On the topic of Indians and computers (and on an otherwise totally unrelated note), Srinidhi Varadarajan and his team at Virginia Tech (or VPI, for you Virginians) have built a new, cheap supercomputer that ranks in the top five in the world in a month. That's one month and five mil for an 8 teraflop machine that Varadarajan claims is only running at 50% capacity right now, which is pretty goddamn impressive. It was interesting to see that Varadarajan thinks Moore's Law is actually a bit dated and that 35% every six months would be more accurate. Not that anyone should be surprised, but, then again, it can't go on forever unless we wean ourselves from silicon sometime.

To be honest, whenever I get to thinking about supercomputers, Moore's Law, etc., I'm pretty astonished by how significantly and how quickly computers have made an impact on the world. Even aside from potentially profound areas like molecular biology and mathematics and important but more prosaic ones like air traffic control, there is so much you can do from a $400 computer attached to a phone line.

For example, are you concerned that the newcomer to your radical political group might be a fed or a Republican Party spy? Do you harbor secret suspicions that your neighbor like Pat Buchanan? Are you convinced that Ross Perot got Clinton elected in '92 or that Ralph Nader got GW elected in 2000 and want to harass all the people that supported them in your bowling league? In your stalking of the mayor's daughter have you come across suspicious-looking checks from people's whose names appear gravestones in your local cemetery?

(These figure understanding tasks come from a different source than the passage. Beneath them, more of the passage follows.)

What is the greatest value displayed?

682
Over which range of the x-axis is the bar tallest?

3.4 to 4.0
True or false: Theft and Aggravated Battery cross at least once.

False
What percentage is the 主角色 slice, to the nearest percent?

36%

Then opensecrets.org's Individual and Soft Money Donor Lookup is the place to start. I have to admit, it's rather surprising to see how comprehensive and accurate this thing is (at least for the last few election cycles; results seem to be less accurate the further you go back).

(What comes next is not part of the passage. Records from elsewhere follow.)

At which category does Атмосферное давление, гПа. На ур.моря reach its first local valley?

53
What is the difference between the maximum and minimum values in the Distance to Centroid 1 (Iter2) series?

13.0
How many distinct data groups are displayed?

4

Or, on the other hand, have you not had sex in several years, or never? Then you'll be sure to want to check out these startlingly realistic alternatives to your too-familiar right hand, vibrator or flesh light.

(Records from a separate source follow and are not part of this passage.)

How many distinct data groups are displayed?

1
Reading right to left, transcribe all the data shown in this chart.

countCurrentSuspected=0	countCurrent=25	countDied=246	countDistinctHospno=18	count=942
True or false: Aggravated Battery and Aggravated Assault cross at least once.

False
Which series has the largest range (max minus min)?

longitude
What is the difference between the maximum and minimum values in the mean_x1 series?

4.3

And, finally, if you're an overweight, white adolescent male with serious issues, well, now you've got an audience.

Really, the possibility of these sorts of things is just astonishing when you think about the world 100, 50 or even 30 years ago. Would your grandparents ever have dreamed that this sort of thing would even be possible? Do they realize it even now? The strongest indicator to me is that, if you read science fiction from a couple decades ago, you notice that, by and large, science fiction authors that were writing about times that have by now passed rather overstate the accomplishments of men in that future-past time in virtually every area except computer power. Flying cars, moon shuttles, ballistic ferries, hypersonic trains, matter replicators, you name it, a lot of the things people figured would exist by 2000 are still a long way off, but the computers (if mentioned at all) are consistently anemic compared to our own (aside from the voice-recognition and speech capabilities that proved exponentially more difficult than anyone expected). For example, I remember reading Heinlein's The Number of the Beast last summer and being unable to stifle a chuckle when Heinlein mentions that the Dora, a flying car capable of traveling in 3 dimensions aside from the ones we're familiar with, has what he presumably intended to be an impressively computer memory of 100 megabytes. And this was only written 20 years ago! Anyway, I think this is one of the overlooked benefits of older science fiction: not only does it instill a sense of wonder and joy in the universe, but a sense of wonder at what has been accomplished by man in the last few decades that vastly outstrips the imaginations of even the most wildly technophilic writers of previous decades.

I realize, now that I've more or less run out of things to say, that I've written about three posts worth of separate ideas all into the same post, staying up much later than I had expected to in the process. Ah, well. Such is life.